Assignment 1:
Sum up the food pantry story in two sentences.
Assignment 2:
Write out the part of the food pantry story starting with "Jean seems to" and going on through "the extra nutrition.".

Extract to read:
----

Mask in place, Jim Luoma makes his way into the Enfield Food Pantry to a chorus of volunteers’ cheery greetings. His blue eyes crinkle and you can imagine the smile under his mask.
“I don’t need a lot of dry goods. I have a lot already. Save that for someone who needs it,” Jim says. “I just need milk and a little meat.”
Pastor Jean Owners, pantry coordinator, points him toward cartons of powdered milk. “Those will be good at the cabin,” she says.
Whenever he leaves his rural home in Trumansburg to run errands, Jim self-quarantines for a few days at the small rustic cabin on the property of the home he shares with his wife, Cindy, who is asthmatic. Cindy is so afraid of the COVID-related complications that can hit those with lung issues, she hasn’t left their property since the since mid-March, Jim says.
Jean seems to know all about Jim, a pantry client for three or four years. When he began to lose weight last fall while undergoing chemotherapy and radiation for lung cancer, she made sure he had the high-calorie nutritional drinks that sustained him when his treatments ravaged his appetite. Jean is relieved she has been able to get the shakes from the Food Bank; previously, the pantry had to raise private donations to keep them in stock. Jean is pretty sure those drinks helped save Jim’s life when he was shedding pounds during treatment. Thankfully, he is currently in remission, but he still relies on the extra nutrition.
“Jean is phenomenal. She will not turn anyone away,” Jim says. “She’s got a heart that will not let anyone go hungry. She truly does care.”

----

Dataset entries:

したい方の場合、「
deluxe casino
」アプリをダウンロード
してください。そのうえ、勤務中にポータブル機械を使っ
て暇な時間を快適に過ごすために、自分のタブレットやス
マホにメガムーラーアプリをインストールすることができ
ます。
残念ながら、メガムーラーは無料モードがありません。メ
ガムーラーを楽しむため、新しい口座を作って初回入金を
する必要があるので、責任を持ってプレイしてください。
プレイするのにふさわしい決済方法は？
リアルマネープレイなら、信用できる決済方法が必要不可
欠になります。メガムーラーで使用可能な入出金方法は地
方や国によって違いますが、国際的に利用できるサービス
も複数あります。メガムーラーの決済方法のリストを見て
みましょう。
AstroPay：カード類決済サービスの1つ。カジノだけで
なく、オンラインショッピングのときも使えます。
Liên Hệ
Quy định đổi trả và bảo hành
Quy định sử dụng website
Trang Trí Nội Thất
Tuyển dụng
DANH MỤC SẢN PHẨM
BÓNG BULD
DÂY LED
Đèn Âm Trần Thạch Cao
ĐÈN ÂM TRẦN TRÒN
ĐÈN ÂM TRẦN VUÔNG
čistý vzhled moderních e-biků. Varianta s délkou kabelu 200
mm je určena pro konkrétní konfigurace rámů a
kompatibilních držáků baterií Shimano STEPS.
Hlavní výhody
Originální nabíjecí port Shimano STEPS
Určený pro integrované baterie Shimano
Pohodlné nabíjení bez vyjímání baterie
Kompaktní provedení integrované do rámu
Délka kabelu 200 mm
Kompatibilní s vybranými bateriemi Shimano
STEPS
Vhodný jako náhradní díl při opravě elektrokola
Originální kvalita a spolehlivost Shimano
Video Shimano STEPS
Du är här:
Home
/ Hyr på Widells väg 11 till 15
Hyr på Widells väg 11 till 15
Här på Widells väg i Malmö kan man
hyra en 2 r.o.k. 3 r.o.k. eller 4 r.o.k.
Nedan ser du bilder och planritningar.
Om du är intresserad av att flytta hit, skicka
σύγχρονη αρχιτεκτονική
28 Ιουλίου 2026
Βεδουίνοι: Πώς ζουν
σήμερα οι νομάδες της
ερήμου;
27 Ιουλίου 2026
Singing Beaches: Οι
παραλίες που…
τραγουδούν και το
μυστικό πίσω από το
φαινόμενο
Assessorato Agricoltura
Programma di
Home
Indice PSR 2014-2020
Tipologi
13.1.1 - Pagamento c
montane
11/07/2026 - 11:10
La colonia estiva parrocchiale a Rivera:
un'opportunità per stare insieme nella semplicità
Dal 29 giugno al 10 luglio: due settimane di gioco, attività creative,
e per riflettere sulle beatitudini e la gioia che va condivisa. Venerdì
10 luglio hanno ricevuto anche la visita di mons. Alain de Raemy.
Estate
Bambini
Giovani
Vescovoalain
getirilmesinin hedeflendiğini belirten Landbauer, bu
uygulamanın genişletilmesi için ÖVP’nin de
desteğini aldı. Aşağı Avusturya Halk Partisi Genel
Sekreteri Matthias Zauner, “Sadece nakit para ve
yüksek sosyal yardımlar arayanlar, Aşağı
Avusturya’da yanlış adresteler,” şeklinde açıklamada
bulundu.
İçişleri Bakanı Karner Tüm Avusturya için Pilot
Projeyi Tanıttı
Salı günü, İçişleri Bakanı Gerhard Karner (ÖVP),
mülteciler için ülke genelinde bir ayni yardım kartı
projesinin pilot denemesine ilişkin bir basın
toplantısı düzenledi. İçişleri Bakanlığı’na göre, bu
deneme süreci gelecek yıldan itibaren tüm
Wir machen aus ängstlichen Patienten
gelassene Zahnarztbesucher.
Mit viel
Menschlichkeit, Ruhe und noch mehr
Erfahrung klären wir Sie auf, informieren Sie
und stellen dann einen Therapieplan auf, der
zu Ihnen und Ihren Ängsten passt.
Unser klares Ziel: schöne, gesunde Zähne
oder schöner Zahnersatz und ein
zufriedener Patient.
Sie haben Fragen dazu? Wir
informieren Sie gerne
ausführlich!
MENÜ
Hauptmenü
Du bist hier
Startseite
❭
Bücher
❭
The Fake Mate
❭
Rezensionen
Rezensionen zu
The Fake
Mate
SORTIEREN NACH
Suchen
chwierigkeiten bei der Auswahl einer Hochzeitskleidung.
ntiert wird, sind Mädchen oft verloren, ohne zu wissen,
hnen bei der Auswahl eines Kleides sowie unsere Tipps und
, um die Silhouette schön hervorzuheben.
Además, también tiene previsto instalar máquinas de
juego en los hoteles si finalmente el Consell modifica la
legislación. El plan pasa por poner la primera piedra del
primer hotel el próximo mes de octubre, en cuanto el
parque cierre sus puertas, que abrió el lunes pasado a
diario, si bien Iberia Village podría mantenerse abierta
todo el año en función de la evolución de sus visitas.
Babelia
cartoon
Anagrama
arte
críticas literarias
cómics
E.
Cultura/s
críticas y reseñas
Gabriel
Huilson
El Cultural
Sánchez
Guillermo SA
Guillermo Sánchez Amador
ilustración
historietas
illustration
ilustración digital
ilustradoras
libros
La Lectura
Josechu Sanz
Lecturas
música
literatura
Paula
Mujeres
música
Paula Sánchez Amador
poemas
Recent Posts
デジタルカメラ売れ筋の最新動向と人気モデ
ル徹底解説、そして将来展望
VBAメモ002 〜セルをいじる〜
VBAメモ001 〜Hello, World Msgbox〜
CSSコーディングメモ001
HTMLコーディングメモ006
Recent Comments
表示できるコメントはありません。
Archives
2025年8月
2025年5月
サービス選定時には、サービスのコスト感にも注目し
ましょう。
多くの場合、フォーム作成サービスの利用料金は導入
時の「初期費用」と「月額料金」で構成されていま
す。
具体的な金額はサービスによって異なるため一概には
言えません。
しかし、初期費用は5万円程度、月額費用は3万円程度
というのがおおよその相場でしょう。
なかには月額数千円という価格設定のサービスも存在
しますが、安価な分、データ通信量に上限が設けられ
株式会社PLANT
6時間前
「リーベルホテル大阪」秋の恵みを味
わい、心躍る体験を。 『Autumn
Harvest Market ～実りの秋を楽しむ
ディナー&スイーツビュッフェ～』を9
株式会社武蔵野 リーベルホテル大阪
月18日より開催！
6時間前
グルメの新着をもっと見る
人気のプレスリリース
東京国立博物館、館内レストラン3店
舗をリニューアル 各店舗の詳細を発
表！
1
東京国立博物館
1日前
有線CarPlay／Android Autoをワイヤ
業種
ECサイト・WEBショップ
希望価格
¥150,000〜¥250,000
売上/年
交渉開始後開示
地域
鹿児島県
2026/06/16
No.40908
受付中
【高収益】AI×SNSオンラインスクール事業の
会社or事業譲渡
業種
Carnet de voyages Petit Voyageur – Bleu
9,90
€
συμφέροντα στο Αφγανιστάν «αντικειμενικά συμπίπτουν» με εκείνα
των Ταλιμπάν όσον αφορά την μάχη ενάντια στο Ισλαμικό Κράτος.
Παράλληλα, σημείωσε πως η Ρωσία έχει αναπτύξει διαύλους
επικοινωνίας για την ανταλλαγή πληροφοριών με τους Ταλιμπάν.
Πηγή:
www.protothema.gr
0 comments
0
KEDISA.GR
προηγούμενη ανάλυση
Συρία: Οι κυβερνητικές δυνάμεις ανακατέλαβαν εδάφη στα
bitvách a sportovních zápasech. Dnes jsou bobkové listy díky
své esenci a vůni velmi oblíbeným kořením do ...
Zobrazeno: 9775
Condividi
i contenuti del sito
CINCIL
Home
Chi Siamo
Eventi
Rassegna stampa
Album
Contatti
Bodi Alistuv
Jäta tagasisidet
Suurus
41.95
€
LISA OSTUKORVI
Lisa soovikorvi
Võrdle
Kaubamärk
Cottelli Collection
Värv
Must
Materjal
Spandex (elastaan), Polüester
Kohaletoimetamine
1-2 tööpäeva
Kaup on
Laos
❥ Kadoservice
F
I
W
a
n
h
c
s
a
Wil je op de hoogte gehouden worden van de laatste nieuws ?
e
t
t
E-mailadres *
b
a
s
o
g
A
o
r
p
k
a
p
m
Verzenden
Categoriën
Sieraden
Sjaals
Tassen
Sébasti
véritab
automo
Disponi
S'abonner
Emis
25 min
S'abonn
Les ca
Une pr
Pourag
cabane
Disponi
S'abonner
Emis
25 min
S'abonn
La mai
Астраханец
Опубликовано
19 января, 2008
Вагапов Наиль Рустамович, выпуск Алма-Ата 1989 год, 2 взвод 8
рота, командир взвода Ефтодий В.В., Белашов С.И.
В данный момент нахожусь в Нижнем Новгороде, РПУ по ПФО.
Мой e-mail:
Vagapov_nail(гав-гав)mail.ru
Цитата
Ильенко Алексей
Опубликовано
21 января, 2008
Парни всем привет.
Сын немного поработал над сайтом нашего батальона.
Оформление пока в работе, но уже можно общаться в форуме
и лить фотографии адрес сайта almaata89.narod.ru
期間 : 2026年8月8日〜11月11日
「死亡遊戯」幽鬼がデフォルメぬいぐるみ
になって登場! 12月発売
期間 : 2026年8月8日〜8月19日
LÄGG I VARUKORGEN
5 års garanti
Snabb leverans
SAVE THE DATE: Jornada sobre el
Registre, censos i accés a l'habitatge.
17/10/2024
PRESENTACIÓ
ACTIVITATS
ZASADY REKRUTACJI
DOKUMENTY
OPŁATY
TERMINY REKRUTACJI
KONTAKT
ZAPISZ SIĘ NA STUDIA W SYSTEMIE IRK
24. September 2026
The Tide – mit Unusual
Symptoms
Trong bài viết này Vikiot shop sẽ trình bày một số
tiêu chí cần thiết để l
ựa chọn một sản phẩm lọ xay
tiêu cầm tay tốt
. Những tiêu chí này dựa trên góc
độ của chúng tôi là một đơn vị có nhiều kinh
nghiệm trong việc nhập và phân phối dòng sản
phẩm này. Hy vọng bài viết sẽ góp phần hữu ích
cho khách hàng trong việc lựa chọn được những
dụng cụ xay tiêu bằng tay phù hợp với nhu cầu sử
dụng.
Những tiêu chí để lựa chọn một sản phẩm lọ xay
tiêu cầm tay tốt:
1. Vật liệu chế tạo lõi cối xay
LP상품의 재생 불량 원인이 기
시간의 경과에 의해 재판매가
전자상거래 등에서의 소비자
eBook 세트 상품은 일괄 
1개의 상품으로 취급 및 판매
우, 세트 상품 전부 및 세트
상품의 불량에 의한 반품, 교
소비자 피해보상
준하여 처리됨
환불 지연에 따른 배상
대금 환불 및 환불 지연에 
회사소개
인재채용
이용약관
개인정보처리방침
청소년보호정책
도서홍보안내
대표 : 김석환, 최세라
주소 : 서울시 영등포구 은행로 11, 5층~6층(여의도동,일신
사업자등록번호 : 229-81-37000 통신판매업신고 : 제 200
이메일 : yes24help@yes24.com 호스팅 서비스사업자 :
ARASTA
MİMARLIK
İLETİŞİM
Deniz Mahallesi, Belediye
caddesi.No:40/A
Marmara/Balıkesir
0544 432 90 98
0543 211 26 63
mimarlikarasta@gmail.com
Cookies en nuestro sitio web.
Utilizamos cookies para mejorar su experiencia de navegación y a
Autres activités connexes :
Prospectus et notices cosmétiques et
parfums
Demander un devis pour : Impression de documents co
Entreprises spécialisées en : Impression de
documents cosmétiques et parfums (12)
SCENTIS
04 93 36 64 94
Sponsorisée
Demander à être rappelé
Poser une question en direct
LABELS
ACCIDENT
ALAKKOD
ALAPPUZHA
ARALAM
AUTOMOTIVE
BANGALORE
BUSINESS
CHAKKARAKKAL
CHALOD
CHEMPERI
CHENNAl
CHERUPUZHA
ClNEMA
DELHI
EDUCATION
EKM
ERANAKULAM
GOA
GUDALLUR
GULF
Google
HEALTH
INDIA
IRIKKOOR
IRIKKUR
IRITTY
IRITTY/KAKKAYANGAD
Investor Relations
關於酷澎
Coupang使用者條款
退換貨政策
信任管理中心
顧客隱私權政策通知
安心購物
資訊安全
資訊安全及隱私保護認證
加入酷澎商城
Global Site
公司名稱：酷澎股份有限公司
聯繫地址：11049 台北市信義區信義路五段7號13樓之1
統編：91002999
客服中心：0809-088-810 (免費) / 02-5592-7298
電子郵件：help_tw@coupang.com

----

Expected output 1:
Jim Luoma, a client of the Enfield Food Pantry for three or four years, asks only for milk and a little meat, and he self-quarantines in a cabin on his property after errands to protect his asthmatic wife, Cindy. Pantry coordinator Pastor Jean Owners made sure he had high-calorie nutritional drinks during his lung cancer treatment, and Jim, now in remission, praises her as someone who will not turn anyone away.

Expected output 2:
Jean seems to know all about Jim, a pantry client for three or four years. When he began to lose weight last fall while undergoing chemotherapy and radiation for lung cancer, she made sure he had the high-calorie nutritional drinks that sustained him when his treatments ravaged his appetite. Jean is relieved she has been able to get the shakes from the Food Bank; previously, the pantry had to raise private donations to keep them in stock. Jean is pretty sure those drinks helped save Jim’s life when he was shedding pounds during treatment. Thankfully, he is currently in remission, but he still relies on the extra nutrition.